The brain scans showed that replaying HippoCamera memory cues changed the way in which these everyday experiences were coded in the hippocampus, which has a well-established role in storing detailed memories for recent experiences. Recall-related activity in the hippocampus was more distinctive, meaning that HippoCamera replay helps to ensure that memories for different events remain separate from one another in the brain.
"The more detailed recollection seen earlier in the study was associated with more differentiated memory signals in the hippocampus," said Martin. "That HippoCamera is aiding the hippocampus in distinctly encoding memories, so they do not become confused with one another, explains why users are able to recall past events in such great detail. It's evidence that rich and detailed memory reactivation promotes memory differentiation at the neural level, and that this allows us to mentally re-experience the past with vivid detail."
One key factor in HippoCamera's effectiveness, the researchers say, is the sense of purpose and intention inherent in its use.
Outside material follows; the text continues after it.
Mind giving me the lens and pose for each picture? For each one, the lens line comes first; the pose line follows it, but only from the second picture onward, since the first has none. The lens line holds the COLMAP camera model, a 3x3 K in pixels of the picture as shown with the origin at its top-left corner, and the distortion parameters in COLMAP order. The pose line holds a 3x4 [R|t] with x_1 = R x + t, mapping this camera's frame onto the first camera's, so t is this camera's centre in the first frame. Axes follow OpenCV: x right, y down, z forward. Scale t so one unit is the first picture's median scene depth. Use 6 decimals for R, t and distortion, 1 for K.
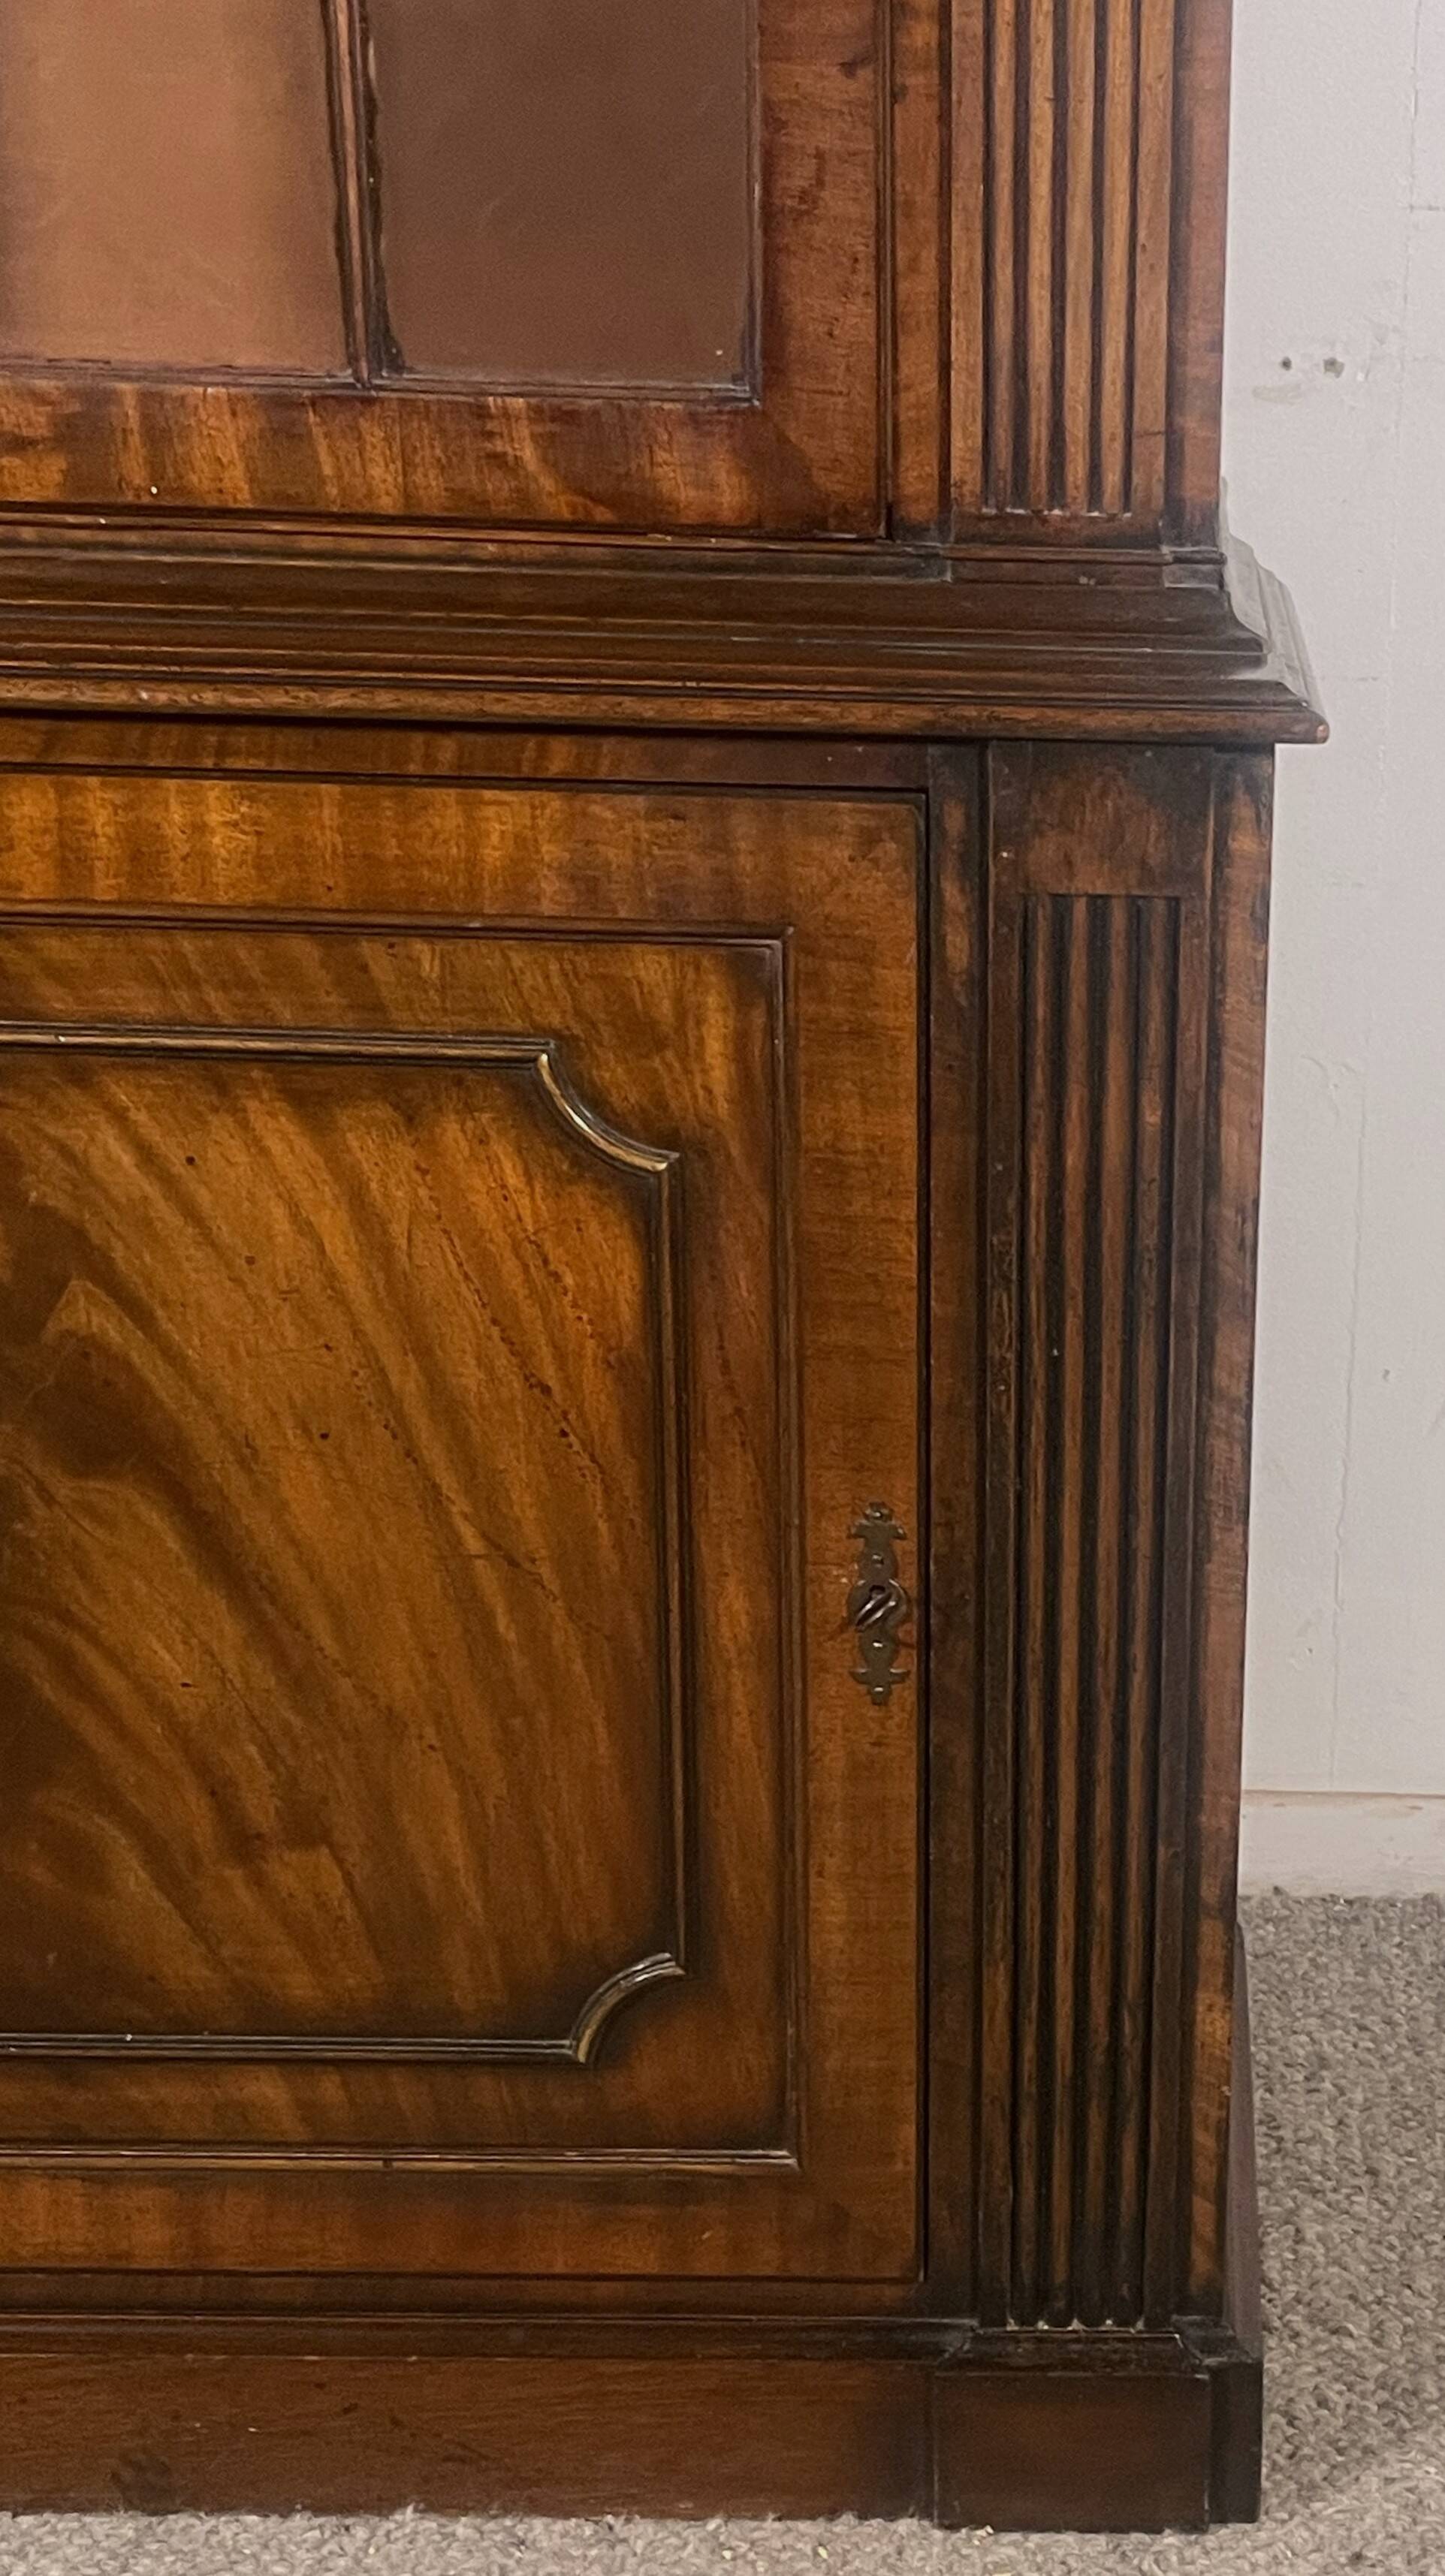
lens RADIAL K [[3744.7, 0, 1200.9], [0, 3744.7, 1494.7], [0, 0, 1]] dist [0.150034, -0.347990]
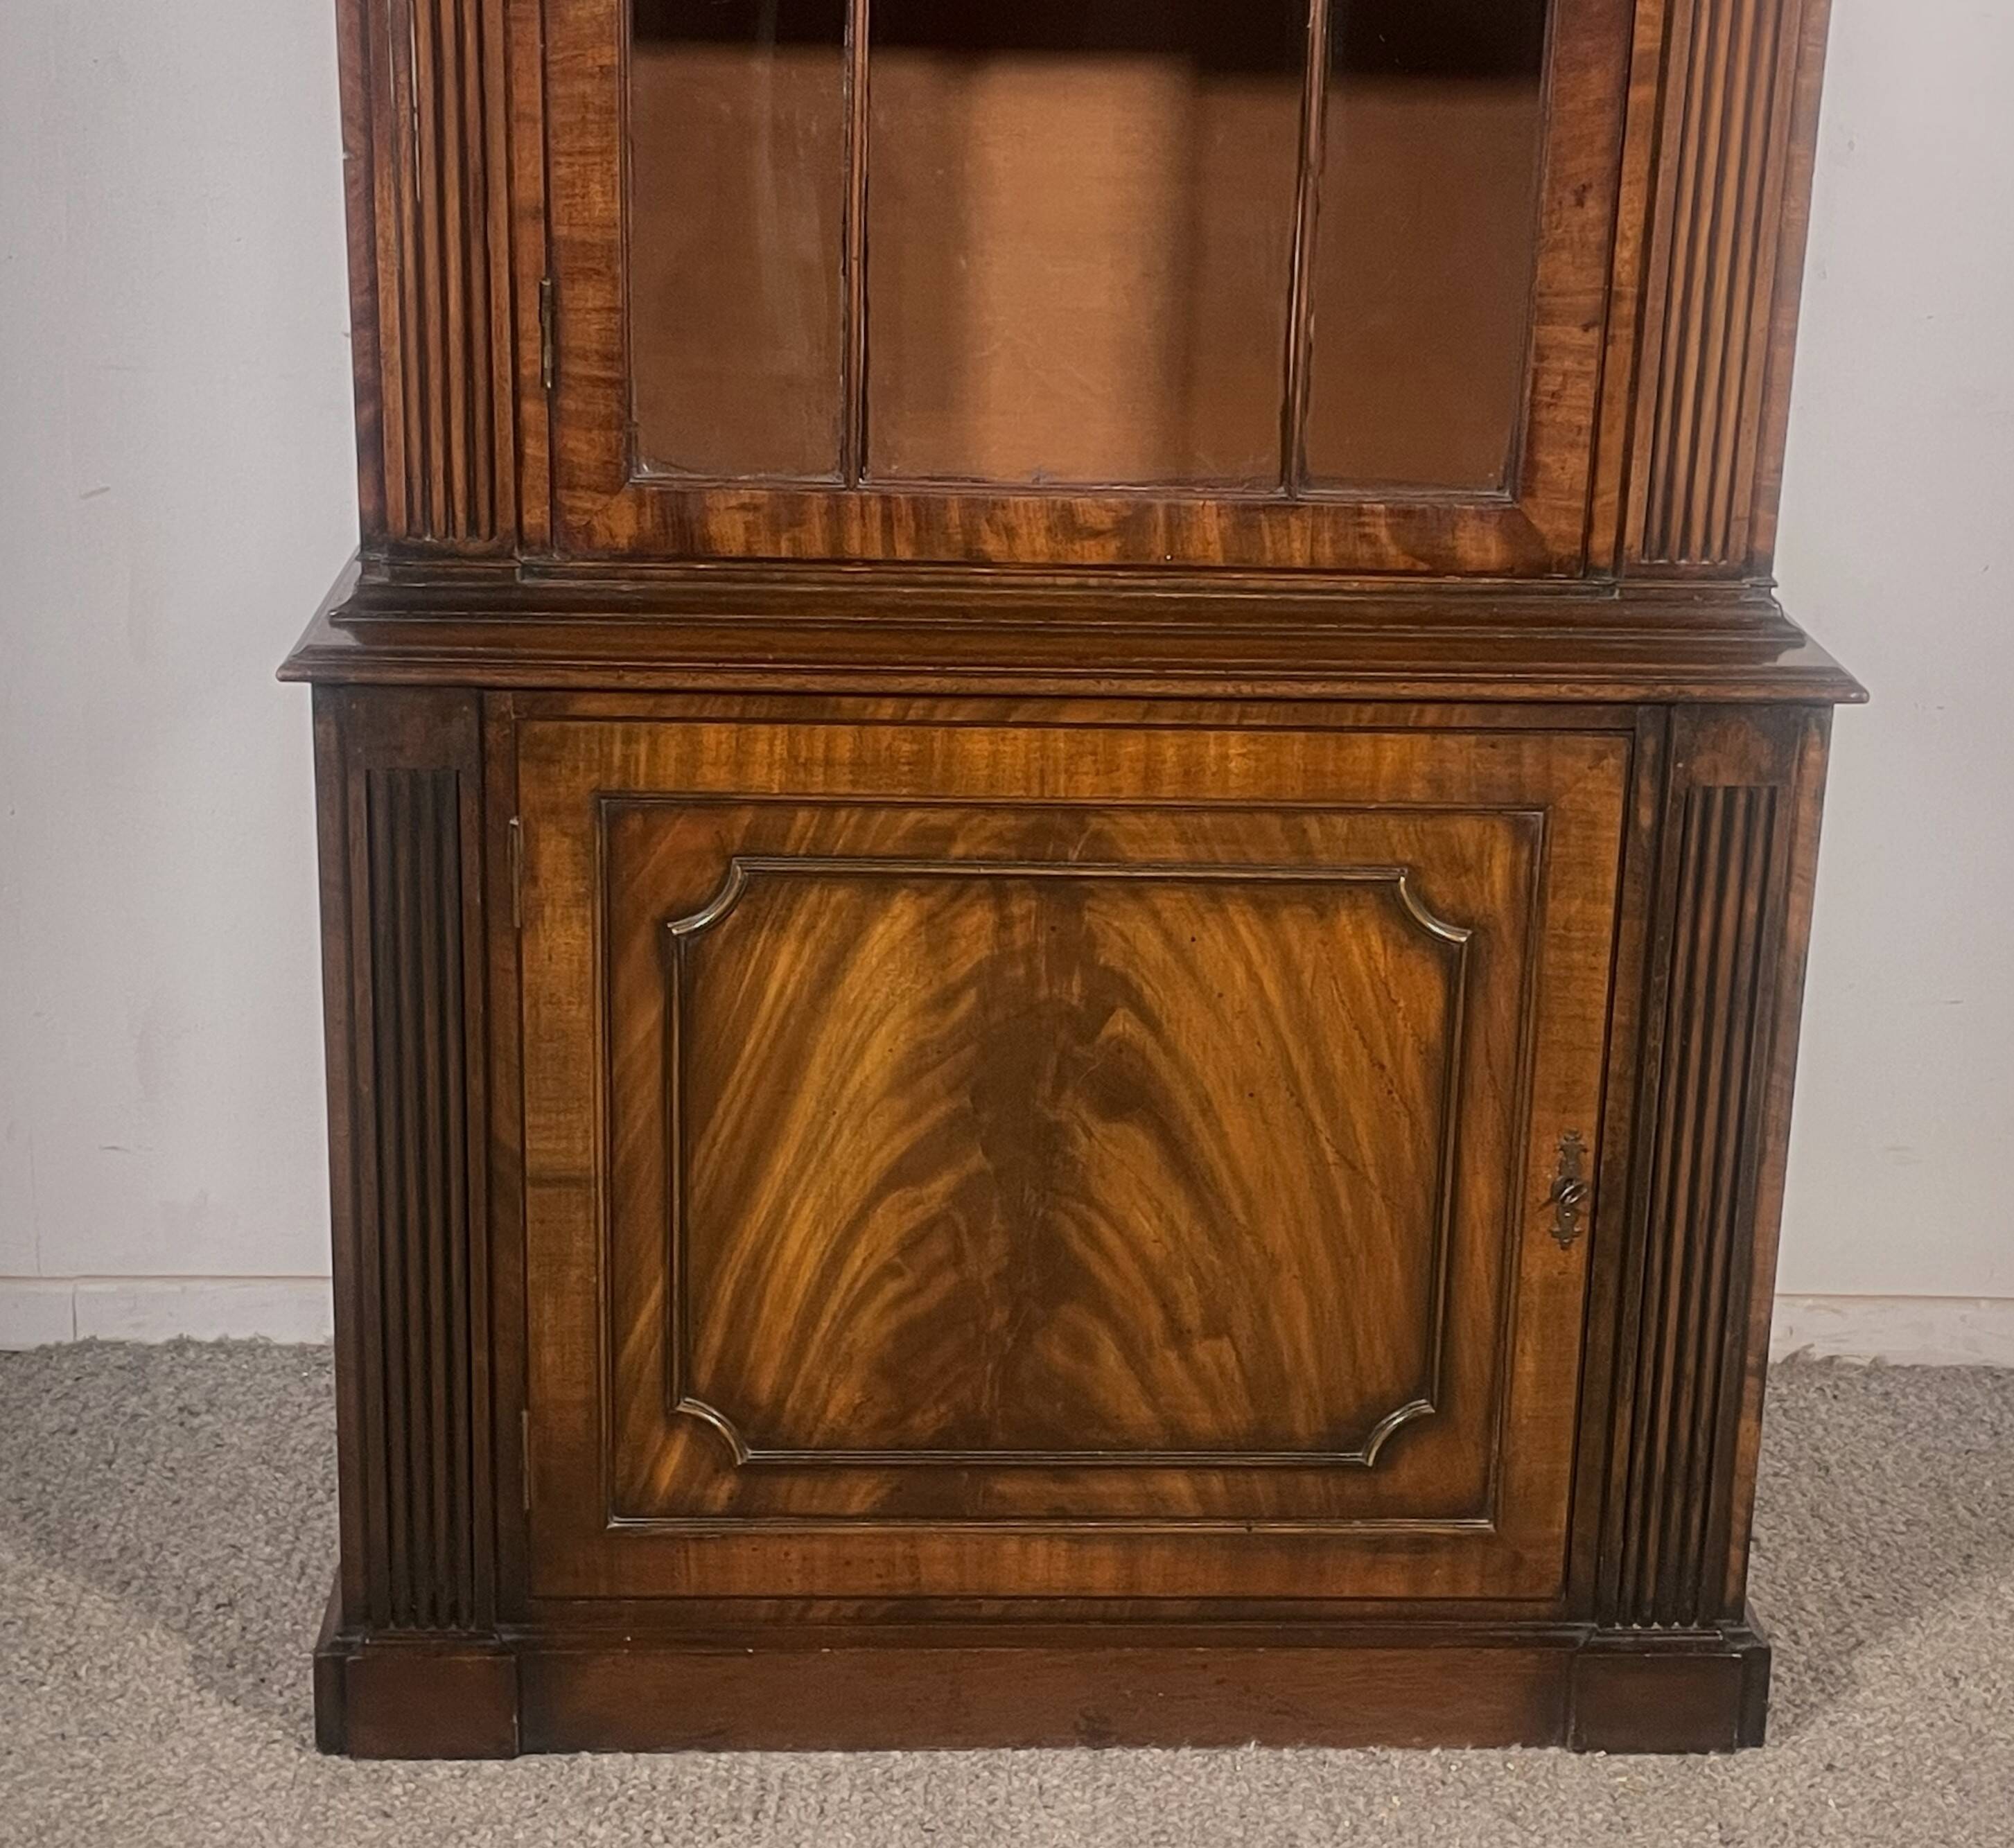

By its very design, the intervention prompts users to think about what it is that they want to remember and why a particular moment is important to them—and then regularly re-engage with the memories in a meaningful way.
"Someone who is committed to using HippoCamera is going to go through their lives paying attention to what is happening to them, asking themselves if this is an event they want to capture," said Barense. "If it is, they're going to take the time to stop and describe that event. And that act of approaching events in our lives with more attention is going to be good for memory.
"Then later, there's an intention with how we study those memories, taking the time to review them using optimal learning techniques."
The researchers note that as people begin to lose their existing memories at any point in their lives, as well as their ability to create new ones, they start to lose their sense of self. As a result, they often become disengaged from the people and events in their lives.
"Memory and our sense of identity are very closely linked," said Barense, who is receiving support from U of T startup accelerator UTEST to take the app from lab to market. "We understand who we are as people by remembering the things that we've done. Our hope with HippoCamera is that by helping people feel closer to these people and events in their lives, we can help give them back their sense of self."